I love Arsenal. Not because they are flash, star-studded world-beaters who are going to win it all this season, but because they have made me smile again. At the end of two very difficult weeks for me personally, with my dad very ill in hospital, life was made just a little bit lighter and happier with the win over Manchester City.
As much as the QPR debacle seemed to echo the negativity in my family at the time, so the City result mirrors the fact that things on the hospital front are just about as good as they will ever be. In footballing terms, there are very few teams I would have liked Arsenal to have beaten more on Easter Sunday. In fact, my only regret about the result is that we didn’t win by a far more comprehensive margin.
To me, City are right up there with the very worst excesses of modern football. This buy-it-all, have-it-all, we-are-the-greatest-before-we-have-achieved-anything mentality goes completely against the ethos of the game. Whatever failings we have at Arsenal, and complaints we have about our lot, there is nothing in the world that would ever make me want our club to be run in the way Manchester City is.
I would rather be self-sustaining, even if our transfer-dealings at times frustrate the hell out of us all, than go around luring players to our club simply because we pay the most ridiculous wages imaginable to footballers who clearly don’t even come close to justifying such expenditure. Moreover the end-result of this policy, apart from the fact that, for this season at least, City will hopefully remain trophy-less, is that they have amassed a motley collection of individuals with no incentive whatsoever towards teamwork, and, in the case of Balotelli, particularly destructive characters at that. These are the footballers who were seduced by the money, and by this hackneyed belief that where there is money there will be silverware, and lots of it.
Plenty of ex-Gunners have chased the mighty Arab dollar, and did any of them sparkle against the current, much-criticised Arsenal team? Not in the game I was watching, but then it is hard to have any influence at all when you can’t even get in the starting eleven. Of course, in the deluded world of Samir Nasri, he recently claimed that he had been played far too much by Arsenal, and that by sitting on the City bench he was actually improving. Improving his bank balance certainly, but Rosicky looked twice the player Nasri was on Sunday, definitive proof that actually playing football regularly can improve you as a footballer. Who would have thought it?

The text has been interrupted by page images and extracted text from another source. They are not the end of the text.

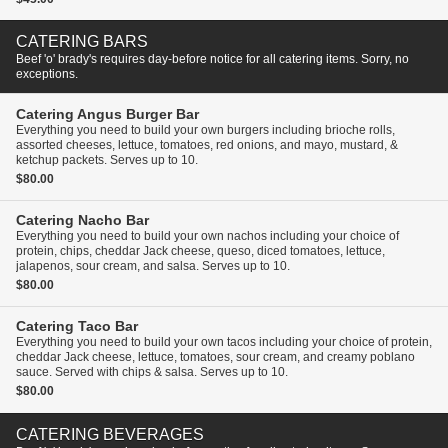
CATERING BARS
Beef 'o' brady's requires day-before notice for all catering items. Sorry, no
exceptions.
Catering
Angus Burger Bar
Everything you need to build your own burgers including brioche rolls,
assorted cheeses, lettuce, tomatoes, red onions, and mayo, mustard, &
ketchup packets. Serves up to 10.
$80.00
Catering
Nacho Bar
Everything you need to build your own nachos including your choice of
protein, chips, cheddar Jack cheese, queso, diced tomatoes, lettuce,
jalapenos, sour cream, and salsa. Serves up to 10.
$80.00
Catering
Taco Bar
Everything you need to build your own tacos including your choice of protein,
cheddar Jack cheese, lettuce, tomatoes, sour cream, and creamy poblano
sauce. Served with chips & salsa. Serves up to 10.
$80.00
CATERING BEVERAGES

I wouldn’t want any of our former players back from City, even if they paid us to take them off their hands, not just because they are money-grabbing mercenaries with over-inflated opinions of themselves based on the ludicrous bounty City have put on their heads, but actually because they aren’t remotely improved as players as a result of leaving Arsenal. In fact, arguably they have drifted into mediocrity.

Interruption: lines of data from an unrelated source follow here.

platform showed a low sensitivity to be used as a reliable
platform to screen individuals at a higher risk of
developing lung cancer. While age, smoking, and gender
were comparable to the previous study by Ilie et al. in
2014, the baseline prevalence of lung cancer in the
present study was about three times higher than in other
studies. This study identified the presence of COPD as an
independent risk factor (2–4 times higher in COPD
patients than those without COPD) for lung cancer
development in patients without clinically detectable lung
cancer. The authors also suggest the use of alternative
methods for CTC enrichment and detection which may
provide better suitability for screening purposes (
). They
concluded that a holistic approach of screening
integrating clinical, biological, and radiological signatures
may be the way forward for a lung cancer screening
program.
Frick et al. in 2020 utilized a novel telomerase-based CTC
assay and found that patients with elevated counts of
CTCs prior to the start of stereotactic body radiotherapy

All the money in the world can’t buy you respect, or seemingly happiness, judging by the sour-faced Manchester City executive contingent sat in our directors’ box on Easter Sunday. If they came hoping for three points and a cosy little chat with RvP about joining their petro-fuelled bid for world domination, they clearly didn’t get what they bargained for, at least on the former and, hopefully, not on the latter either.

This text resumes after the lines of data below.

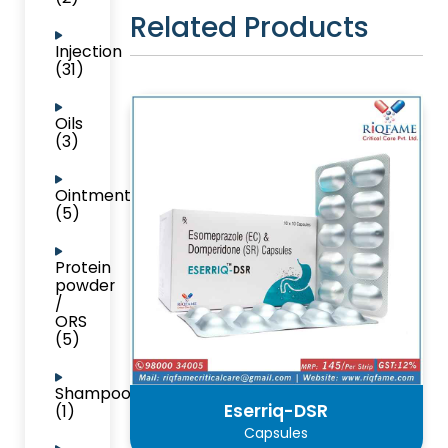
Related Products
Injection
(31)
Oils
(3)
Ointment
(5)
Protein
powder
/
ORS
(5)
Shampoo
Eserriq-DSR
(1)
Capsules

My hope that Robin remains at Arsenal beyond this summer, and next summer and a few more summers besides, is far greater than any amount of money City have in mind to offer him. His commitment to the Arsenal cause this season, allied with the way he has matured into the role of captain, and of course his 33 goals to date, makes him our latest priceless asset, so naturally that puts him very firmly on City’s radar as a result. However, should we qualify for the Champions League, and City fail in their bid to win the title, then the only reason he would have to leave us for them would be for money. If it was for footballing ambition, he would go to Barcelona.
Admittedly football is a short career where the majority of players will spend more of their life retired than in action, and thus maximising earning potential is something hammered into most professionals by their agents from an early age, (although in the case of Nasri that obviously means that his greatest “improvement” will come when he is sat in his sprawling chateau during those twilight years), but it is hardly as if Arsenal pay the minimum wage; perhaps if they did, our memberships and ticket prices would be a bit more affordable for the average fan.
I don’t think anyone would blame RvP for wanting assurances that Arsenal will once more become contenders for trophies before he puts pen to paper; it is nothing more than we fans are asking for as we approach what will be a vital summer for the Gunners, but Arsenal will always be a far better bet for RvP than moving to a club where the love of money is the only thing their players have in common. For everything City have spent, they lie just ten points ahead of us, went out of the Champions League before us, and I wouldn’t mind betting they are in for an even bigger summer of changes than we are, even though all previous petro-fuelled overhauls haven’t yielded what the owners expected.
Arsenal are far from perfect - we all know that - but I am still a defiantly proud fan, and when your family is thrown some real life-and-death stuff, results like Sunday’s are a blissful haven of happiness that only the emotionally-charged rollercoaster world of Arsenal can provide. Keep it up boys, please!